The increase of land-filling fees will help fuel the recycling business

Europe needs to develop a recycled materials market. Both the European Union and national states must do their share of work by awareness raising, pushing to minimize land-filling or by encouraging the use of recycled materials, agreed the participants of the International Round Table on the Circular Economy organized by the Confederation of Industry of the Czech Republic in cooperation with BusinessEurope at the Brno International Engineering Fair.

The European Circular Economy Package approved this spring calls on the Czech Republic to modernize the technological basis of the whole waste management. For example, in the case of recycling, the return on the necessary investments will be achieved in many cases only when a robust market for recycled materials is created, agreed the participants of the International Round Table on the Circular Economy organized by the Confederation of Industry of the Czech Republic in cooperation with the European organisation BusinessEurope at the Brno International Engineering Fair attended by representatives from Austria, the Czech Republic, the Netherlands, Poland and Slovakia and key stakeholders from the EC and the Czech Republic.

One of the major measures successfully tested in the neighbouring countries was to limit the land-filling of materials that can be recycled or used otherwise, for example, as a source of energy. The Czech Confederation of Industry sees landfills as an obsolete way of managing waste. Valuable materials and energy are wasted that way. In the Netherlands, for example, the transition to circular economy will mean a primary raw materials savings of €7.3 billion per year. The new business will support the creation of 54,000 new jobs, as the round table discussion stated. In Poland thanks to the home-grown system of aluminum beverage cans collection and recycling the current recycling level of aluminum cans has reached 80%. It is achieved through both private and voluntary-based collection systems.

"In the field of municipal waste, the recycling industry practically does not exist.
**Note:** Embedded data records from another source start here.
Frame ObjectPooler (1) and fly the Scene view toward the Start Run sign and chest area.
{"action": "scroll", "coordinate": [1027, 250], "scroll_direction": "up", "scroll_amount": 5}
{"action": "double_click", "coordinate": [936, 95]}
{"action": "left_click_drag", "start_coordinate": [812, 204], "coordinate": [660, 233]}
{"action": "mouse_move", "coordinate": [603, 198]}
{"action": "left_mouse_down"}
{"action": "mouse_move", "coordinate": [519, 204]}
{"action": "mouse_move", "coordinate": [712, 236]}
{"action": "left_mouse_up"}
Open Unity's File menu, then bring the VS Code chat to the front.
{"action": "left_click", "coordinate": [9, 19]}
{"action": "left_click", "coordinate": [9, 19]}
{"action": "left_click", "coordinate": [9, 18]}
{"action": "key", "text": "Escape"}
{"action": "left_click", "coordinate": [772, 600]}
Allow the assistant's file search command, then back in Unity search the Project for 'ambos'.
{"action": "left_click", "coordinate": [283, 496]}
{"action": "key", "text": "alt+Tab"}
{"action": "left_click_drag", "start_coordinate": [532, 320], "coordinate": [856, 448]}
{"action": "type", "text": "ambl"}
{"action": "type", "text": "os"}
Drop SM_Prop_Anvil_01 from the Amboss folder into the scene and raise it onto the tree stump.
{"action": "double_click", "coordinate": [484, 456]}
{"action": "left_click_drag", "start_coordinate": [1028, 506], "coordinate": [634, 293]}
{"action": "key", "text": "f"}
We also see a business opportunity for domestic companies in the circular economy. Therefore, the relevant legislation, which would create the appropriate investment environment in this area, should be prepared as soon as possible and in the best possible quality. Thus, we support the proposal of the Ministry of the Environment to increase the land-filling fees," says Petr Jonák, a member of the Board of the Confederation of Industry of the Czech Republic.

The Slovak government wants to increase the land-filling fees, too. In Austria, no untreated municipal waste has been deposited in the landfills for several years now. "How to make the recycled materials market operational? Minimizing land-filling is one of the measures. There are better ways to use waste. The European Commission and national governments can facilitate the creation of the circular economy market by raising public and corporate awareness, improving access to finance, and providing companies with appropriate incentives," mentions Leon de Graaf from BusinessEurope as an example of European experience.

The government should also help the recycling industry with other steps. "Recycling business needs buyers of recycled material. The state should stimulate the recycled materials market, e.g. with tax incentives or support programs for the use of products containing recycled materials," says Michal Stieber of Veolia Czech Republic.

New rules approved by the Member States at the level of the European Union will be essential for the Czech Republic. "Circular economy is a priority for the European Commission. Requirements for greater product repairability, re-usability and recyclability of materials are already reflected in the EcoDesign rules. States should also support the market for recycled materials in their public procurement system," explains Hugo Schally, a representative of the Directorate-General for the Environment of the European Commission. Best practice examples from European countries show that all stakeholders, as well as educational, training and innovation activities, need to be involved in meeting the objectives of the circular economy.

Waste Management plays a central role in developing a circular Economy but focus also needs to be put on product design, efficient production processes, new business models and change in consumer behaviour based on transparent information. For example, currently only 9% of the materials and resources used in the Austrian economy and industry are circular.

In order to ensure a (self-)sufficient supply of raw materials in the future, to meet the increasing demand for products, we need a radical change in the way we handle raw materials and waste. Cooperation at all levels (e.g. public-private, cross sectoral, value chains) is the key, shared his experience Hans Van Ek from Holland Circular Hotspot.

The Ministry of the Environment of the Czech Republic is already working on transposing EU objectives and rules into domestic law. "This year, the Ministry of Environment will present proposals for a new Waste Act, the End-of -Life Products Act, and an amendment to the Packaging Act. They will become effective as of July 2020 ," says Jan Maršák from the Ministry of the Environment.

The Confederation of Industry of the Czech Republic has been focused on waste legislation for a long time and supports a modern circular economy with a gradual reduction of land-filling. Prevention of waste generation or its economically meaningful use is a priority of the Confederation and its members. The Confederation has consistently adhered to the principles of the circular economy and supports the meaningful adjustment of the legislative framework. This should be in line with the waste management hierarchy and at the same time be in line with the real possibilities of the Czech economy.